▶ [EXERCISE BRIEF]:
Retype the line in which "islamveihsan.com" appears, then every line after it until the records end. Leave out the pictures.

▶ [Entries taken from a collection]:
------------------------------------
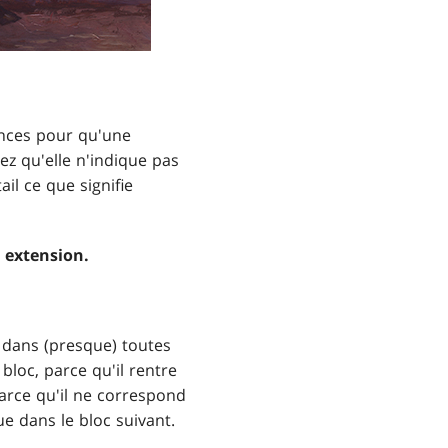
hances pour qu'une
z qu'elle n'indique pas
il ce que signifie
 extension.
 dans (presque) toutes
bloc, parce qu'il rentre
arce qu'il ne correspond
e dans le bloc suivant.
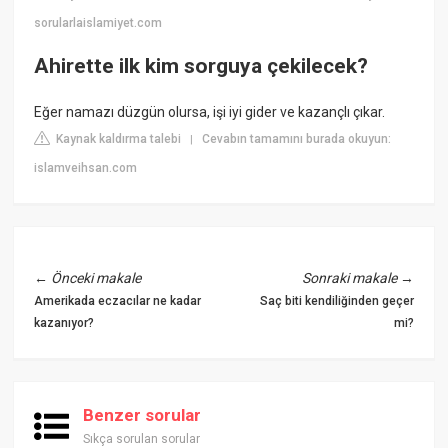
sorularlaislamiyet.com
Ahirette ilk kim sorguya çekilecek?
Eğer namazı düzgün olursa, işi iyi gider ve kazançlı çıkar.
Kaynak kaldırma talebi
Cevabın tamamını burada okuyun:
|
islamveihsan.com
←
Önceki makale
Sonraki makale
→
Amerikada eczacılar ne kadar
Saç biti kendiliğinden geçer
kazanıyor?
mi?
Benzer sorular
Sıkça sorulan sorular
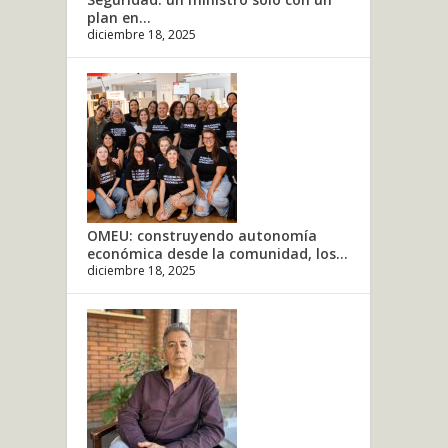
plan en...
diciembre 18, 2025
OMEU: construyendo autonomía
económica desde la comunidad, los...
diciembre 18, 2025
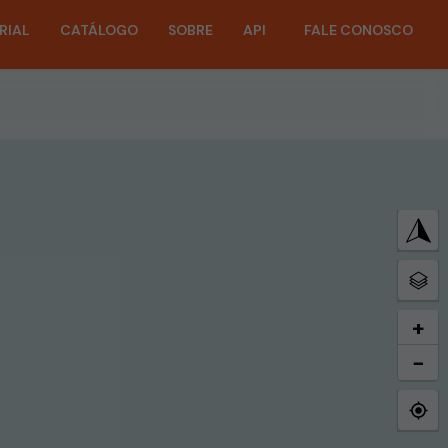
RIAL
CATÁLOGO
SOBRE
API
FALE CONOSCO
+
−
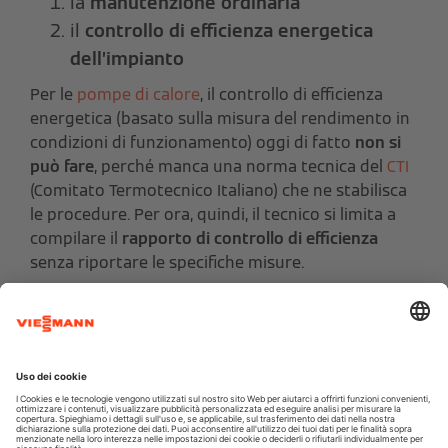
la
manutenzione ordinaria
il
controllo di efficienza energetica
dell’impianto
Per le
pompe di calore
, il controllo di efficienza
energetica (basato sulla misura del rendimento in
condizioni di funzionamento) oggi di fatto
non si
può fare
, perché manca una norma tecnica del
CTI
(Comitato Termotecnico Italiano) che ne stabilisca
le procedure. Per ora, quindi, il tecnico si limita a
compilare il
rapporto di controllo di efficienza
senza riportare le specifiche misure.
Infine, esiste anche il
controllo sulle perdite del gas
refrigeranti
che - come spieghiamo in seguito -
deve essere fatto solo su determinate pompe di
calore.
I controlli periodici sono importanti perché hanno
una duplice finalità:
------------------------------------
▶ [EXERCISE RESULT]:
islamveihsan.com
←
Önceki makale
Sonraki makale
→
Amerikada eczacılar ne kadar
Saç biti kendiliğinden geçer
kazanıyor?
mi?
Benzer sorular
Sıkça sorulan sorular
plan en...
diciembre 18, 2025
OMEU: construyendo autonomía
económica desde la comunidad, los...
diciembre 18, 2025
RIAL
CATÁLOGO
SOBRE
API
FALE CONOSCO
+
−
la
manutenzione ordinaria
il
controllo di efficienza energetica
dell’impianto
Per le
pompe di calore
, il controllo di efficienza
energetica (basato sulla misura del rendimento in
condizioni di funzionamento) oggi di fatto
non si
può fare
, perché manca una norma tecnica del
CTI
(Comitato Termotecnico Italiano) che ne stabilisca
le procedure. Per ora, quindi, il tecnico si limita a
compilare il
rapporto di controllo di efficienza
senza riportare le specifiche misure.
Infine, esiste anche il
controllo sulle perdite del gas
refrigeranti
che - come spieghiamo in seguito -
deve essere fatto solo su determinate pompe di
calore.
I controlli periodici sono importanti perché hanno
una duplice finalità:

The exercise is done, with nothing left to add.